• [Problem requirements] Look through the records below for the line with "In real testing". Return that line and each one after it up to and including the line with "[1] Z. Zhang, X.", exactly.

====== Given data

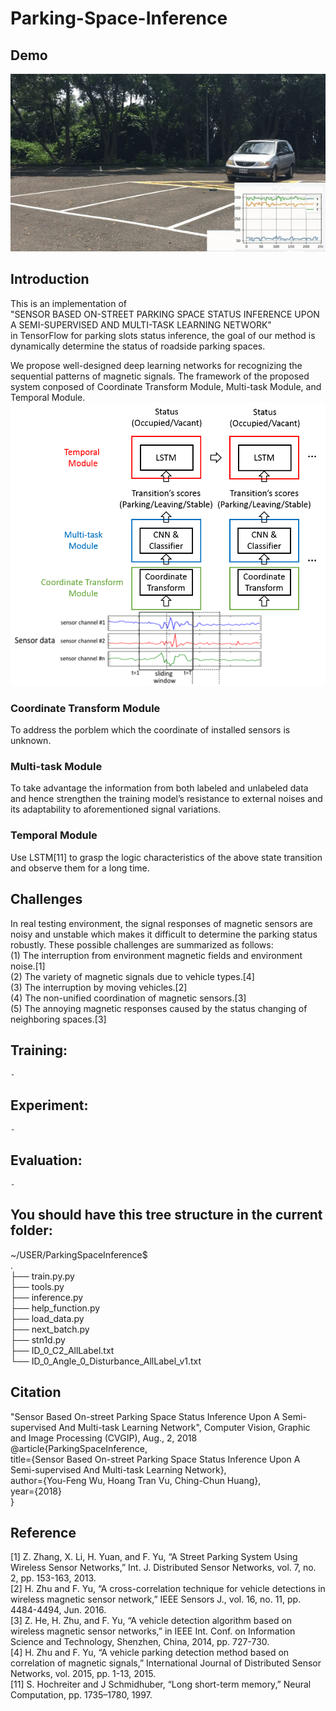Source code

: # Parking-Space-Inference
## Demo
![image](https://github.com/Lilyo/Parking-Space-Inference/blob/master/fig/fin.gif)
## Introduction
  This is an implementation of <br>
  "SENSOR BASED ON-STREET PARKING SPACE STATUS INFERENCE UPON A SEMI-SUPERVISED AND MULTI-TASK LEARNING NETWORK" <br>
  in TensorFlow for parking slots status inference, the goal of our method is dynamically determine the status of roadside parking spaces. 

  We propose well-designed deep learning networks for recognizing the sequential patterns of magnetic signals. The framework of the proposed system conposed of Coordinate Transform Module, Multi-task Module, and Temporal Module.
![image](https://github.com/Lilyo/Parking-Space-Inference/blob/master/fig/overview%20of%20%20model.png)
### Coordinate Transform Module
To address the porblem which the coordinate of installed sensors is unknown.
### Multi-task Module
To take advantage the information from both labeled and unlabeled data and hence strengthen the training model’s resistance to external noises and its adaptability to aforementioned signal variations. 
### Temporal Module
Use LSTM[11] to grasp the logic characteristics of the above state transition and observe them for a long time.
## Challenges
In real testing environment, the signal responses of magnetic sensors are noisy and unstable which makes it difficult to determine the parking status robustly. These possible challenges are summarized as follows:<br>
(1) The interruption from environment magnetic fields and environment noise.[1]<br>
(2) The variety of magnetic signals due to vehicle types.[4]<br>
(3) The interruption by moving vehicles.[2]<br>
(4) The non-unified coordination of magnetic sensors.[3]<br>
(5) The annoying magnetic responses caused by the status changing of neighboring spaces.[3]<br>

## Training:
	-

## Experiment:
	-

## Evaluation:
	-

## You should have this tree structure in the current folder:

~/USER/ParkingSpaceInference$<br>
.<br>
├── train.py.py<br>
├── tools.py<br>
├── inference.py<br>
├── help_function.py<br>
├── load_data.py<br>
├── next_batch.py<br>
├── stn1d.py<br>
├── ID_0_C2_AllLabel.txt<br>
└── ID_0_Angle_0_Disturbance_AllLabel_v1.txt<br>



## Citation
"Sensor Based On-street Parking Space Status Inference Upon A Semi-supervised And Multi-task Learning Network", Computer Vision, Graphic and Image Processing (CVGIP), Aug., 2, 2018<br>
    @article{ParkingSpaceInference,<br>
        title={Sensor Based On-street Parking Space Status Inference Upon A Semi-supervised And Multi-task Learning Network},<br>
        author={You-Feng Wu, Hoang Tran Vu, Ching-Chun Huang},<br>
        year={2018}<br>
    }

## Reference
[1] Z. Zhang, X. Li, H. Yuan, and F. Yu, “A Street Parking System Using Wireless Sensor Networks,” Int. J. Distributed Sensor Networks, vol. 7, no. 2, pp. 153-163, 2013.<br>
[2] H. Zhu and F. Yu, “A cross-correlation technique for vehicle detections in wireless magnetic sensor network,” IEEE Sensors J., vol. 16, no. 11, pp. 4484-4494, Jun. 2016.<br>
[3] Z. He, H. Zhu, and F. Yu, “A vehicle detection algorithm based on wireless magnetic sensor networks,” in IEEE Int. Conf. on Information Science and Technology, Shenzhen, China, 2014, pp. 727-730.<br>
[4] H. Zhu and F. Yu, “A vehicle parking detection method based on correlation of magnetic signals,” International Journal of Distributed Sensor Networks, vol. 2015, pp. 1-13, 2015.<br>
[11] S. Hochreiter and J Schmidhuber, “Long short-term memory,” Neural Computation, pp. 1735–1780, 1997.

============

• [Answer to this problem]
In real testing environment, the signal responses of magnetic sensors are noisy and unstable which makes it difficult to determine the parking status robustly. These possible challenges are summarized as follows:<br>
(1) The interruption from environment magnetic fields and environment noise.[1]<br>
(2) The variety of magnetic signals due to vehicle types.[4]<br>
(3) The interruption by moving vehicles.[2]<br>
(4) The non-unified coordination of magnetic sensors.[3]<br>
(5) The annoying magnetic responses caused by the status changing of neighboring spaces.[3]<br>

## Training:
	-

## Experiment:
	-

## Evaluation:
	-

## You should have this tree structure in the current folder:

~/USER/ParkingSpaceInference$<br>
.<br>
├── train.py.py<br>
├── tools.py<br>
├── inference.py<br>
├── help_function.py<br>
├── load_data.py<br>
├── next_batch.py<br>
├── stn1d.py<br>
├── ID_0_C2_AllLabel.txt<br>
└── ID_0_Angle_0_Disturbance_AllLabel_v1.txt<br>



## Citation
"Sensor Based On-street Parking Space Status Inference Upon A Semi-supervised And Multi-task Learning Network", Computer Vision, Graphic and Image Processing (CVGIP), Aug., 2, 2018<br>
    @article{ParkingSpaceInference,<br>
        title={Sensor Based On-street Parking Space Status Inference Upon A Semi-supervised And Multi-task Learning Network},<br>
        author={You-Feng Wu, Hoang Tran Vu, Ching-Chun Huang},<br>
        year={2018}<br>
    }

## Reference
[1] Z. Zhang, X. Li, H. Yuan, and F. Yu, “A Street Parking System Using Wireless Sensor Networks,” Int. J. Distributed Sensor Networks, vol. 7, no. 2, pp. 153-163, 2013.<br>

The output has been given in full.